We don't know in which hands these 14 CU chips were (AMD or AIBs) when they decided to sell the 14CU RX560, so you can't really trace the (original) fault back to AMD or AIBs.
You only know that AMD in the end allowed them to sell these cards as RX560, which IMO is bad enough.
Yes I can, AMD themselves admitted to doing it.
It’s correct that 14 Compute Unit (896 stream processors) and 16 Compute Unit (1024 stream processor) versions of the Radeon RX 560 are available. We introduced the 14CU version this summer to provide AIBs and the market with more RX 500 series options.
In the case of the 10W MX150 with 30% lower performance it's definitely not a case of laptop makers buying regular MX150 chips and downclocking them without nvidia knowing about it, because they have different chip IDs.
This is the GPU-Z reading for the normal MX150:
And this is the same reading for the lower-performing MX150:
nvidia is selling the "10DE 1D10" with very different base/boost clocks from the "10DE 1D12", as you can see.
So unless you think laptop makers are somehow changing the chip ID microcode, nvidia is definitely in on this.

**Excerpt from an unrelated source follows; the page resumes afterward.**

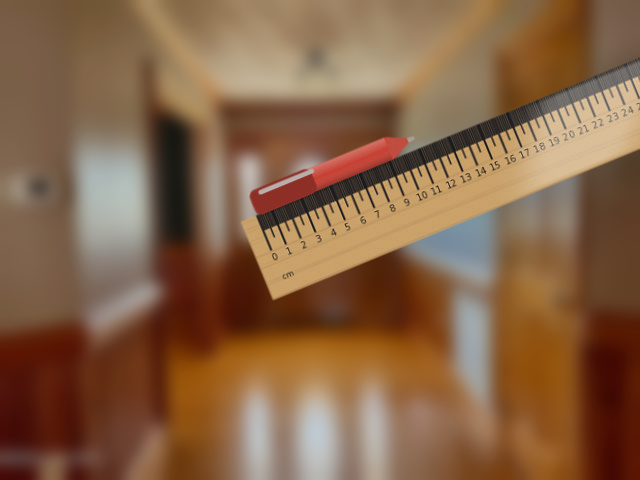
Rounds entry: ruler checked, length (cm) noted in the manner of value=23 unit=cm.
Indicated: value=11 unit=cm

And again: the timing of these laptops appearing with the 1D12 MX150 is very curiously matching the appearance of Raven Ridge solutions in the market.
The problem is not that nvidia released a 10W version of GP108 to counter Raven Ridge.
The problem is they're calling it MX150, so reviewers have been comparing Ryzen Mobile's gaming performance to laptops with the old, higher-performing and more power-consuming MX150.
That means squat. Even chips with exactly the same specs, including clock speeds, show different Device IDs on GPU-Z all the time. They just have to be manufactured later with small, meaningless revisions to end user, to have different IDs.